▸ Problem description:
Repeat exactly, please, the opening lines of the data below, through and including the line where "more easily and" sits.

Material provided: Begin

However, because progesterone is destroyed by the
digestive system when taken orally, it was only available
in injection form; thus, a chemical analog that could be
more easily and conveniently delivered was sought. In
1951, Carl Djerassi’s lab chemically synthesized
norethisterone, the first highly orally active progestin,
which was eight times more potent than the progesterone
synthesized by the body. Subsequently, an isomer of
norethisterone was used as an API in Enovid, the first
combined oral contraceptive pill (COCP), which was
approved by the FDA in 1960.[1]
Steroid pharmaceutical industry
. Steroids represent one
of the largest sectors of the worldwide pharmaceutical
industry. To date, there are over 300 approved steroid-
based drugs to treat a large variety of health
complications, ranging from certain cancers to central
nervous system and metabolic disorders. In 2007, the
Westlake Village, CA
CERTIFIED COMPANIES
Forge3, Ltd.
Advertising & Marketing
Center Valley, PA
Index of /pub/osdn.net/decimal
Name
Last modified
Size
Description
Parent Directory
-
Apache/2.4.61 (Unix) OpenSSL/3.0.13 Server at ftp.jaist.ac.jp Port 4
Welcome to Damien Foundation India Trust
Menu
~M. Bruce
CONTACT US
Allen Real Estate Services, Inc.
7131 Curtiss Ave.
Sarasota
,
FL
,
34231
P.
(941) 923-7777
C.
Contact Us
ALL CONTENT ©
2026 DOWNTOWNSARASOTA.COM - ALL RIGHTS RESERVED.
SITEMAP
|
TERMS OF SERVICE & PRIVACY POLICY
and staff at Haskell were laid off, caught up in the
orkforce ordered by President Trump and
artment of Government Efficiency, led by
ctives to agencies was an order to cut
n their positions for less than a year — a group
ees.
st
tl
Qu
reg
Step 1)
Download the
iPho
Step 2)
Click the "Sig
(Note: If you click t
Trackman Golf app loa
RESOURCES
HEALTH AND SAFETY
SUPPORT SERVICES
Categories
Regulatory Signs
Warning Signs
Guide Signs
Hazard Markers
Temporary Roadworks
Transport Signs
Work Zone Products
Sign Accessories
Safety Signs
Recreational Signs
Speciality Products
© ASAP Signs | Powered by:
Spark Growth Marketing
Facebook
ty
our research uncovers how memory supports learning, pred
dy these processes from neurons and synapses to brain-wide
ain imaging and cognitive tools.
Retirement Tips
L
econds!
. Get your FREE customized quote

Material provided: End

▸ Result for this task:
However, because progesterone is destroyed by the
digestive system when taken orally, it was only available
in injection form; thus, a chemical analog that could be
more easily and conveniently delivered was sought. In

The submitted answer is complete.